I’ve had many conversations with young men whose Future Wife Wish List was limited to cooking, taking care of the home and the children, and taking care of him. No mention of her as a person, merely as maid, nanny, and sex object. And then they get married, and lo and behold, that is how they treat her.

Susan, I would suggest the guy’s fascination with conjugal intimacy is less about viewing his wife as a “sexual conquest” or “non-person” than it is about being a young guy with testosterone oozing out of his ears and finally given the green light to enjoy sexual pleasure. So, I wouldn’t necessarily frame this dynamic in terms of power (though many do) but in terms of biology. Most men want to have sex as much as possible. They don’t need romantic candlelight dinners, flowers, or Claire de Lune to get in the mood. That is how they are wired from puberty.

That being said, guys are normally the initiators in the sexual encounter (despite what Proverbs may lead one to conclude). But, it’s most often the woman who decides whether sexual intimacy will actually occur. This relationship dynamic is usually true both before and during marriage.

As this relates to our topic, again I believe purity should be emphasized to both genders. However, the reality is that women are the ones who ultimately decide if the relationship turns sexual.

Why are the husbands the only ones who initiate it? My thinking is that maybe the husbands need to figure out how to be a bit more sensitive to what their wives want. Instead of always trying to get what they want give her what she wants and then maybe the wives would initiate it. This is a Biblical issue- husbands love your wives- dwell with them according to knowledge. In other words if we learn to show love for them in the sexual relationship, then we should not be surprised if they initiate something that will bring them pleasure.
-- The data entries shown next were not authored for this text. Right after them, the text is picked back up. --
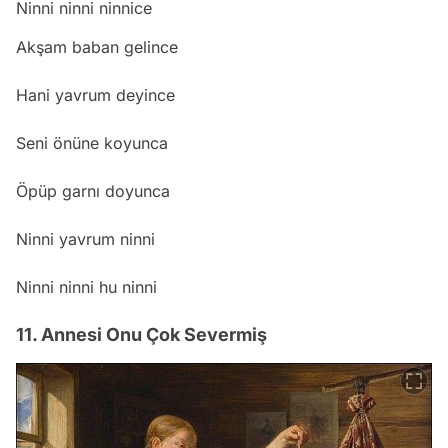
Ninni ninni ninnice
Akşam baban gelince
Hani yavrum deyince
Seni önüne koyunca
Öpüp garnı doyunca
Ninni yavrum ninni
Ninni ninni hu ninni
11. Annesi Onu Çok Severmiş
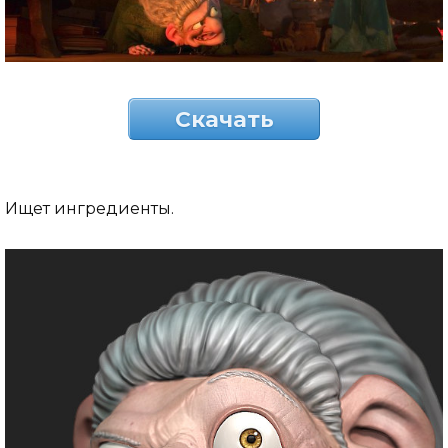
Скачать
Ищет ингредиенты.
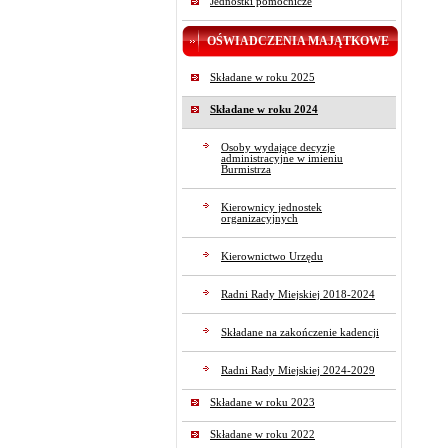
Jednostki pomocnicze
OŚWIADCZENIA MAJĄTKOWE
Składane w roku 2025
Składane w roku 2024
Osoby wydające decyzje
administracyjne w imieniu
Burmistrza
Kierownicy jednostek
organizacyjnych
Kierownictwo Urzędu
Radni Rady Miejskiej 2018-2024
Składane na zakończenie kadencji
Radni Rady Miejskiej 2024-2029
Składane w roku 2023
Składane w roku 2022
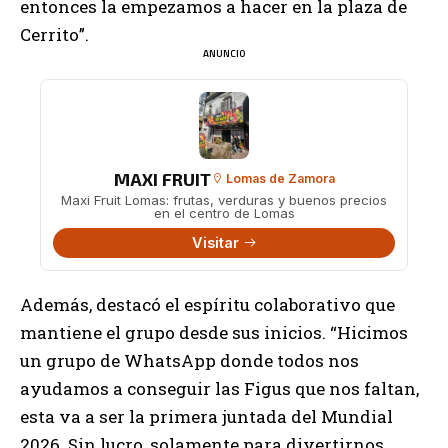
entonces la empezamos a hacer en la plaza de
Cerrito”.
ANUNCIO
MAXI FRUIT
Lomas de Zamora
Maxi Fruit Lomas: frutas, verduras y buenos precios
en el centro de Lomas
Visitar
Además, destacó el espíritu colaborativo que
mantiene el grupo desde sus inicios. “Hicimos
un grupo de WhatsApp donde todos nos
ayudamos a conseguir las Figus que nos faltan,
esta va a ser la primera juntada del Mundial
2026. Sin lucro, solamente para divertirnos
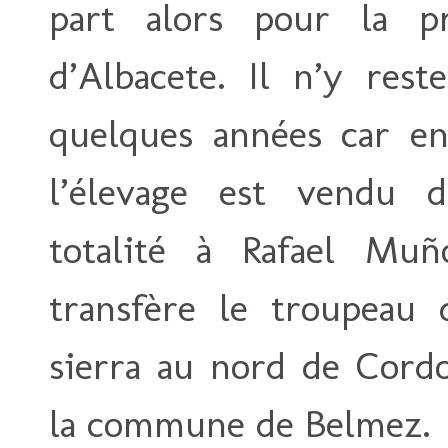
part alors pour la pr
d’Albacete. Il n’y rest
quelques années car e
l’élevage est vendu d
totalité à Rafael Muñ
transfère le troupeau 
sierra au nord de Cord
la commune de Belmez.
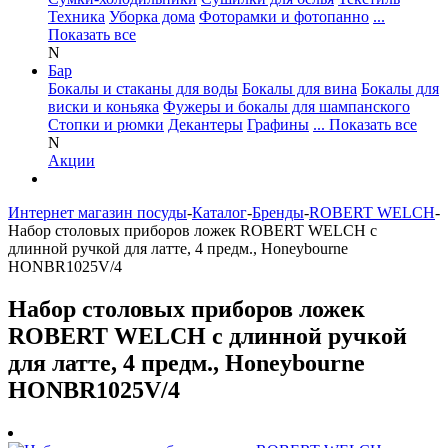
Техника
Уборка дома
Фоторамки и фотопанно
...
Показать все
N
Бар
Бокалы и стаканы для воды
Бокалы для вина
Бокалы для
виски и коньяка
Фужеры и бокалы для шампанского
Стопки и рюмки
Декантеры
Графины
... Показать все
N
Акции
Интернет магазин посуды
-
Каталог
-
Бренды
-
ROBERT WELCH
-
Набор столовых приборов ложек ROBERT WELCH с
длинной ручкой для латте, 4 предм., Honeybourne
HONBR1025V/4
Набор столовых приборов ложек
ROBERT WELCH с длинной ручкой
для латте, 4 предм., Honeybourne
HONBR1025V/4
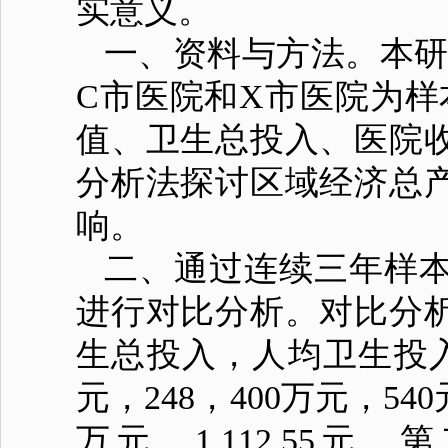
实意义。
一、资料与方法。本研
C市医院和X市医院为样
值、卫生总投入、医院
分析法探讨区域经济总
响。
二、通过连续三年样
进行对比分析。对比分
生总投入，人均卫生投入。第
元，248，400万元，540元
万元，1,112.55元。第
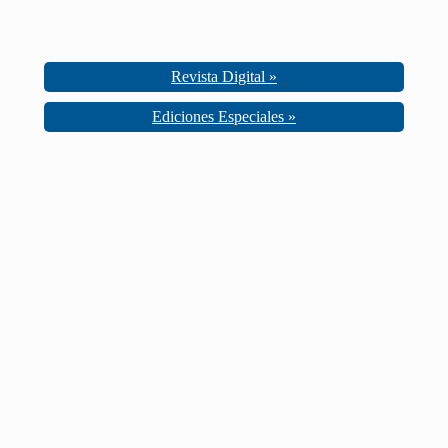
Revista Digital »
Ediciones Especiales »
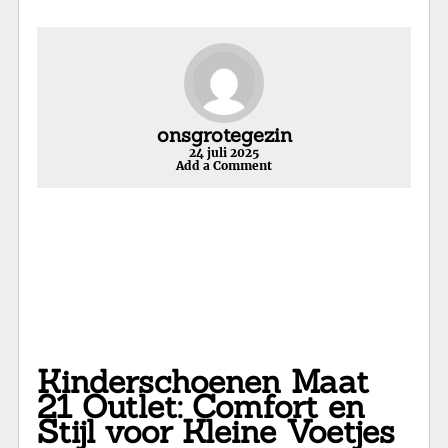
onsgrotegezin
24 juli 2025
Add a Comment
Kinderschoenen Maat
21 Outlet: Comfort en
Stijl voor Kleine Voetjes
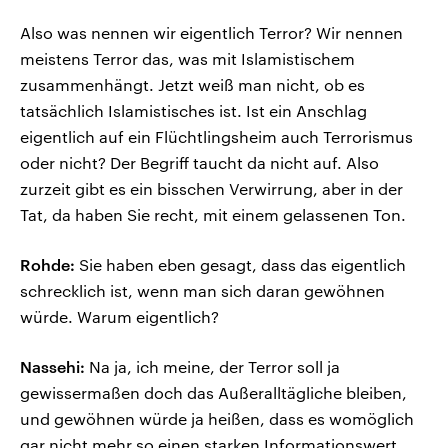
Also was nennen wir eigentlich Terror? Wir nennen
meistens Terror das, was mit Islamistischem
zusammenhängt. Jetzt weiß man nicht, ob es
tatsächlich Islamistisches ist. Ist ein Anschlag
eigentlich auf ein Flüchtlingsheim auch Terrorismus
oder nicht? Der Begriff taucht da nicht auf. Also
zurzeit gibt es ein bisschen Verwirrung, aber in der
Tat, da haben Sie recht, mit einem gelassenen Ton.
Rohde:
Sie haben eben gesagt, dass das eigentlich
schrecklich ist, wenn man sich daran gewöhnen
würde. Warum eigentlich?
Nassehi:
Na ja, ich meine, der Terror soll ja
gewissermaßen doch das Außeralltägliche bleiben,
und gewöhnen würde ja heißen, dass es womöglich
gar nicht mehr so einen starken Informationswert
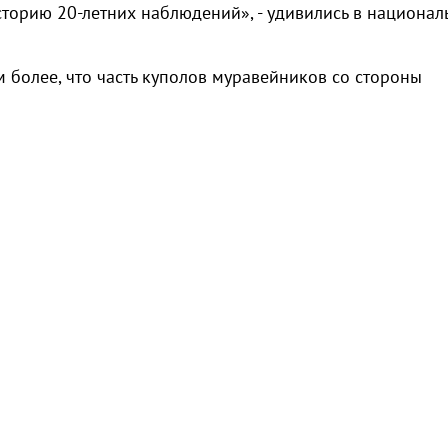
сторию 20-летних наблюдений», - удивились в национа
м более, что часть куполов муравейников со стороны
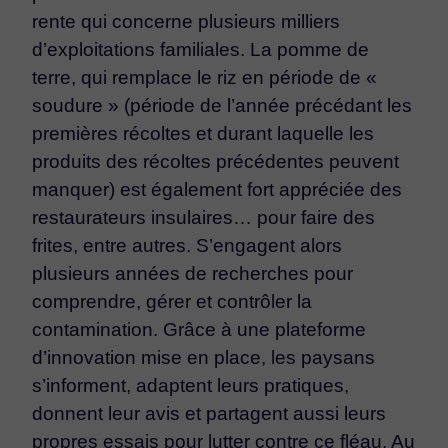
rente qui concerne plusieurs milliers
d’exploitations familiales. La pomme de
terre, qui remplace le riz en période de «
soudure » (période de l’année précédant les
premières récoltes et durant laquelle les
produits des récoltes précédentes peuvent
manquer) est également fort appréciée des
restaurateurs insulaires… pour faire des
frites, entre autres. S’engagent alors
plusieurs années de recherches pour
comprendre, gérer et contrôler la
contamination. Grâce à une plateforme
d’innovation mise en place, les paysans
s’informent, adaptent leurs pratiques,
donnent leur avis et partagent aussi leurs
propres essais pour lutter contre ce fléau. Au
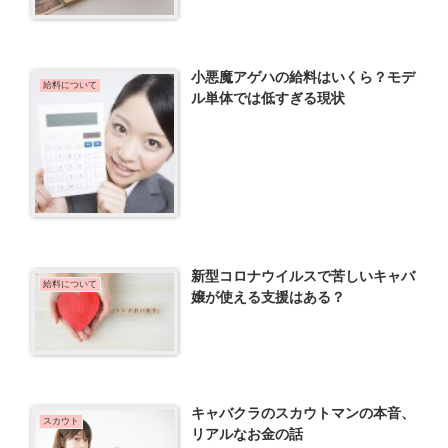
小悪魔アゲハの給料はいくら？モデ
給料について
ル単体では低すぎる現状
新型コロナウイルスで苦しいキャバ
給料について
嬢が使える支援はある？
キャバクラのスカウトマンの本音、
スカウト
リアルなお金の話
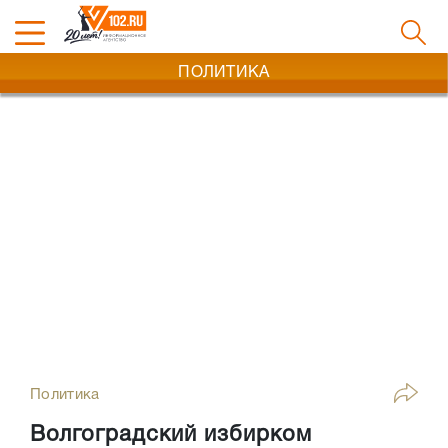
ПОЛИТИКА
Политика
Волгоградский избирком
Further, I must confront the terribly flawed thinking that the girl has to be the one to put on the brakes because the boy will never stop. If our Christian single men are that depraved, we need to start preaching at them and holding them accountable for their actions instead of just suggesting that they are a lost cause so the girl has to take responsibility. Both are responsible. Both need to be taught to put the brakes on.